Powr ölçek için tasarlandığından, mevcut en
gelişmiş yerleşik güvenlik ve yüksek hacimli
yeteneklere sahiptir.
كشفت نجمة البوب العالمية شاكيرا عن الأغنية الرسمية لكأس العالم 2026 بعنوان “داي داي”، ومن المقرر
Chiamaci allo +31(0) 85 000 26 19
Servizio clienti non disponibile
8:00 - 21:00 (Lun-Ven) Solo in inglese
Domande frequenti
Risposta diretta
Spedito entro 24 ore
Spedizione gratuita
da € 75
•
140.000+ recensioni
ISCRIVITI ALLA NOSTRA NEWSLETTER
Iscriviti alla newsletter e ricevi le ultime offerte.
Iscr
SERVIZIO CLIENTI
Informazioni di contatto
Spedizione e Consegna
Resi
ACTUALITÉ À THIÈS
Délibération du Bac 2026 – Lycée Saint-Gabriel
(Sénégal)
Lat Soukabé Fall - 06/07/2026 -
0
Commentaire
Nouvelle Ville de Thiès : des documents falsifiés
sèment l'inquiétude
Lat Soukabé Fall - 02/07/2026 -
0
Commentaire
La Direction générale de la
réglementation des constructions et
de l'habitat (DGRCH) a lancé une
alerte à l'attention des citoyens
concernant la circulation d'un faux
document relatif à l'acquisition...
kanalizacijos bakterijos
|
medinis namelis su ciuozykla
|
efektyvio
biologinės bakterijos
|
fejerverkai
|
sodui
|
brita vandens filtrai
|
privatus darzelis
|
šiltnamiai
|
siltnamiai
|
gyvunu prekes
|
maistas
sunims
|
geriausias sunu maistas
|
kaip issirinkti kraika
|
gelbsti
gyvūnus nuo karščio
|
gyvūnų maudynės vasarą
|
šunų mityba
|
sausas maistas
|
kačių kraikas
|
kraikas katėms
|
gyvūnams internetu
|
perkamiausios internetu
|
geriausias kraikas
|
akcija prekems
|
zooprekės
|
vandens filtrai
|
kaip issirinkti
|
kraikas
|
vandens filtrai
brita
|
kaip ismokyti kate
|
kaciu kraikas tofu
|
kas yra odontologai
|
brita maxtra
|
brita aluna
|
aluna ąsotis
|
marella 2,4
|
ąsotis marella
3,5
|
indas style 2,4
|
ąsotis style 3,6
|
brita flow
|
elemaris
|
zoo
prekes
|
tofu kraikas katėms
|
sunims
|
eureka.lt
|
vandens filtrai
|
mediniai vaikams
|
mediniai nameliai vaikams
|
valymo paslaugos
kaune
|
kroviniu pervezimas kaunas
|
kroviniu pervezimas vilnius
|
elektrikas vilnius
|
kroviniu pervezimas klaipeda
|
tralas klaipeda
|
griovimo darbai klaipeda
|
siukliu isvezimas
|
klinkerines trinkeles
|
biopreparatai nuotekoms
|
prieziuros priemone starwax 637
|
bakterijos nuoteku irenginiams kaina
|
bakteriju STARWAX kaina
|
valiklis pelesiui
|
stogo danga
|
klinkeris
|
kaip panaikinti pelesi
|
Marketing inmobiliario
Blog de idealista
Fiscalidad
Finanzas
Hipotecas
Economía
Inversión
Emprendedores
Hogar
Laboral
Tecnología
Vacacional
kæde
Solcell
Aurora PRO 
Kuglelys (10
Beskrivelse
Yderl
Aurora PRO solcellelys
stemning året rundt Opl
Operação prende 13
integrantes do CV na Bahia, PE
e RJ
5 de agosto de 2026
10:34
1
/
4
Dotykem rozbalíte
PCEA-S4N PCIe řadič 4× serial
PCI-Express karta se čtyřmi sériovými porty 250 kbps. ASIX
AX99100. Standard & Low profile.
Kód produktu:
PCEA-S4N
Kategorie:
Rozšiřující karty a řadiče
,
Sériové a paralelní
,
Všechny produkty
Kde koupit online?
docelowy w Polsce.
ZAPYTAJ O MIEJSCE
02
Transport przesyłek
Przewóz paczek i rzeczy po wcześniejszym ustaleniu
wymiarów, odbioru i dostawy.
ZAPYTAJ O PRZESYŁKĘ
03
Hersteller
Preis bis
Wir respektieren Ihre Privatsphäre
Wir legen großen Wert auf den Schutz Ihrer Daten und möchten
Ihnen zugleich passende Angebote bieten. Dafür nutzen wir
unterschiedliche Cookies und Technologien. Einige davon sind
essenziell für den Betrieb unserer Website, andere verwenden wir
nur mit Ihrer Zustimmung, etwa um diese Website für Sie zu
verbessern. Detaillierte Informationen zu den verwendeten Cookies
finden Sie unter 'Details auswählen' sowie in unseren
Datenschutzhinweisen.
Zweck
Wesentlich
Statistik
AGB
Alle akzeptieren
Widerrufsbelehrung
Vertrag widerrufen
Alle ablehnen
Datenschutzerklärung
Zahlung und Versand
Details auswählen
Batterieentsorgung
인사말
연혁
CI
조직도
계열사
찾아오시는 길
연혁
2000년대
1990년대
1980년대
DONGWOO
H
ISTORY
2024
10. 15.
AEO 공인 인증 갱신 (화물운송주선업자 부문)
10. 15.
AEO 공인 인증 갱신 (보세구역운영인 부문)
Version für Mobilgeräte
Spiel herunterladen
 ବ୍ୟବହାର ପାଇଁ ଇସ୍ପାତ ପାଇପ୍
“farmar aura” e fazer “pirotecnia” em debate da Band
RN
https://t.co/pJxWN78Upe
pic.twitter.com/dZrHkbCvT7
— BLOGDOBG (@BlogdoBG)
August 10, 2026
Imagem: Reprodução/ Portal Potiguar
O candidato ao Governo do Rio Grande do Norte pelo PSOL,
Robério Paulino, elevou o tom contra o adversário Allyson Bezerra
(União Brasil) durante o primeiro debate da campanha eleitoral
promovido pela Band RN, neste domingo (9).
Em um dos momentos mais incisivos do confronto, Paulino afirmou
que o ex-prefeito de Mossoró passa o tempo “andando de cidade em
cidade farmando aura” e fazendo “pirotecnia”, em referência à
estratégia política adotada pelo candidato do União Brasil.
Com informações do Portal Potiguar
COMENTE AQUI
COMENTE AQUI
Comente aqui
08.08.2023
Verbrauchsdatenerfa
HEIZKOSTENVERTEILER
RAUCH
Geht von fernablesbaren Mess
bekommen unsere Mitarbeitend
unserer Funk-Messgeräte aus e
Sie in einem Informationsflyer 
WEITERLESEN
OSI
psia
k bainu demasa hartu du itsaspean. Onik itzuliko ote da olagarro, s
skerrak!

Exercise details: Keep only those lines of the records that hold "cidade", and return them.

Task output:
que o ex-prefeito de Mossoró passa o tempo “andando de cidade em
cidade farmando aura” e fazendo “pirotecnia”, em referência à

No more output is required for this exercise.